Data Sharing in Autism Research: Ethical Tensions and Community Perspectives
Saturday, October 25, 2025
8:00 AM - 9:00 AM Pacific Time
Location: B117-118
Jill Oliver Robinson, MA – Center for Medical Ethics and Health Policy – Baylor College of Medicine; Mary Majumder, JD, PhD – Center for Medical Ethics and Health Policy – Baylor College of Medicine; Robert Cook-Deegan, MD – School for the Future of Innovation in Society – Arizona State University; Amy McGuire, JD, PhD – Center for Medical Ethics and Health Policy – Baylor College of Medicine
Clinical Research Associate Baylor College of Medicine Houston, Texas
Abstract: While data sharing is considered a driver of scientific progress, in autism research, it raises ethical challenges tied to trust, representation, and governance. To explore these challenges, we conducted semi-structured interviews (n= 29) with autistic adults, parents, and researchers. Two themes shaped perceptions of data sharing. First, the framing of autism in biomedical research as a disorder, an identity, or both has the potential to fuel mistrust and shape how stakeholders perceive the risks and benefits of data sharing. Autistic participants acknowledged the medical aspects of autism but expressed concerns about research primarily focused on genetic risk factors and biological deficits. Many feared this pathologizing approach could encourage prenatal screening and selective pregnancy termination, marginalizing autism-affirming perspectives that value autism as intrinsic to identity. One researcher highlighted the inherent “inescapable threat of eugenics” associated with autism datasets, while some parents worried that consenting on behalf of their child could constrain their child’s future autonomy to make decisions aligned with their identity, since data shared and used in a study cannot be withdrawn. Second, participants across stakeholder groups noted that autism research often excludes specific profiles, like non-speaking individuals and those with higher support needs. Researchers identified systemic barriers that restrict participant diversity, including inaccessible study designs, reliance on verbal communication, and restrictive recruitment methods. Such barriers exclude individuals from diverse racial, gender, socioeconomic, and neurological backgrounds, compromising dataset representativeness and quality, ultimately limiting generalizability. These findings can guide data-sharing practices in autism research and disability data governance more broadly.

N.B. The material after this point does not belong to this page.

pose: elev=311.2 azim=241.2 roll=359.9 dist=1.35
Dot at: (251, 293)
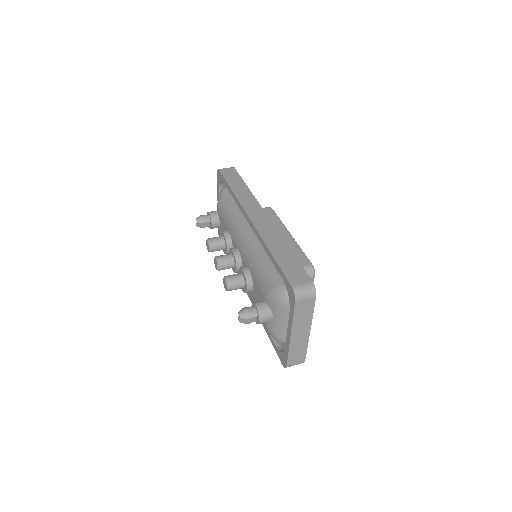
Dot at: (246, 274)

Keywords: data sharing, disability ethics, autism research
Learning Objectives:
After participating in this conference, attendees should be able to:
Analyze how biomedical framing of autism in research can impact trust in research and willingness to share data.
Evaluate the effects of systemic barriers on dataset inclusivity and representation in autism research.
Identify differences among stakeholder groups regarding perceived risks, benefits, and ethical concerns in autism research data sharing.